The duo of Attic Fowler (Chris Rutledge and Taylor Fairey) use an analogy of eating an English muffin for breakfast to describe their sound. That's just a bit too out there for me, so for the sake of simplicity let's describe what they do as “southern indie folk rock” (they themselves use “terrestrial river soul”). There are a lot of layers here but overall their self-titled album Attic Fowler has a very organic feel, likely due to being home recorded. That being said, the end result is well put together and uses its lo-fi elements very well.
There are two elements that define the album. The first is how Rutledge plays lead guitar. The melodies he's crafted are flexible things, twisting and turning, almost serving as lyrics in their own way as they are what grab at your ear first. Nearly all the tracks are built around this and they're the most distinct sound created on the album.
The second element is Rutledge's vocals. They sound as though they're coming from some other, distant place. It's not accurate to say they're psychedelic in the usual sense—that (to me, anyway) implies heavy studio manipulation to achieve an overtly strange effect—but they certainly have an otherworldly quality to them, feeling dim and far away. This has the unfortunate side effect of making what he's singing hard to hear at times, but how he sounds is interesting enough on its own that I didn't mind this so much. There are tracks where this is especially true as the lead guitar is brought to the forefront and the singing placed in the background. Normally this sort of mixing would turn me away, but here it serves to play up the ethereal quality of the singing and works quite well to this end.
Now to despite my use of the word “ethereal” I want to emphasize how warm the album is as a whole, from the lyrics to the performance itself. The riffs plucked out on the electric guitar calls back to southern folk influences.

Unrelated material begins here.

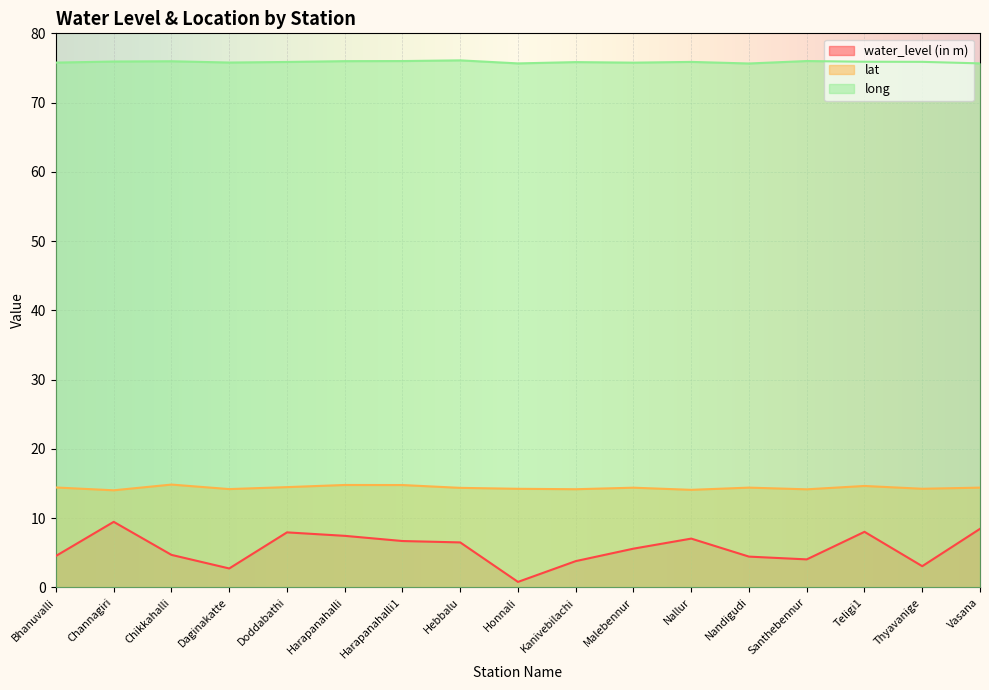

Rank the categories by water_level (in m) value from lowest to highest.

Honnali, Daginakatte, Thyavanige, Kanivebilachi, Santhebennur, Nandigudi, Bhanuvalli, Chikkahalli, Malebennur, Hebbalu, Harapanahalli1, Nallur, Harapanahalli, Doddabathi, Teligi1, Vasana, Channagiri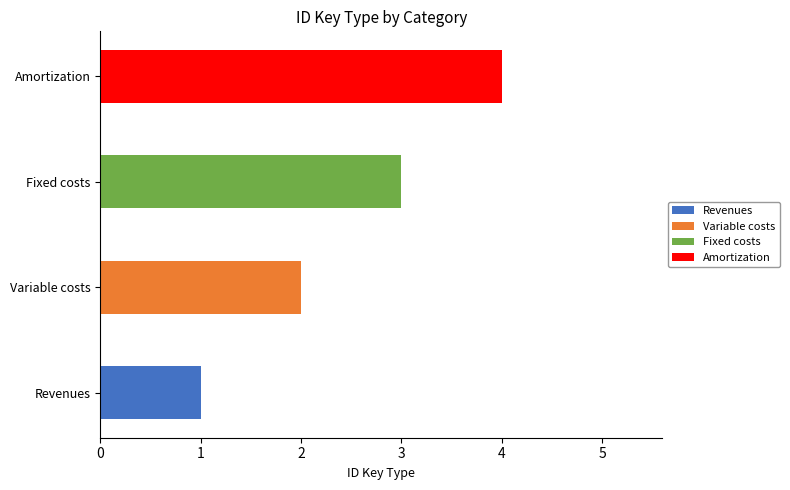

Read the value at Revenues.

1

Though they're usually regulated to lurking in the background, the keyboards swell as simple underscores to everything else.
There are a few moments where the album verges on shedding its skin. “Patterns” is, like most of the album, a slow burn (though comparatively brief, just under four minutes). It's here where the psychedelic label is most apt: the lead guitar has that sort of ‘60s hazy twang to it and the melody echoes not only in repetition but by design as well. The album deviates furthest from the usual down home feel by being both minimal (just thirty four words between two short verses) and bizarre: “Wet are the walls/new figures, oh my/a song synched to a lit cigarette/a patterns pushing back.” “Light Bulb Garden” makes use of a shimmering strum throughout that puts the song in dream pop territory. Though things like the tone of the guitar never differ it's how the music is constructed that makes these changes.
It's a challenge to put Attic Fowler in a box; it's unusual enough to warrant your attention yet familiar enough that you'll think it perfectly natural.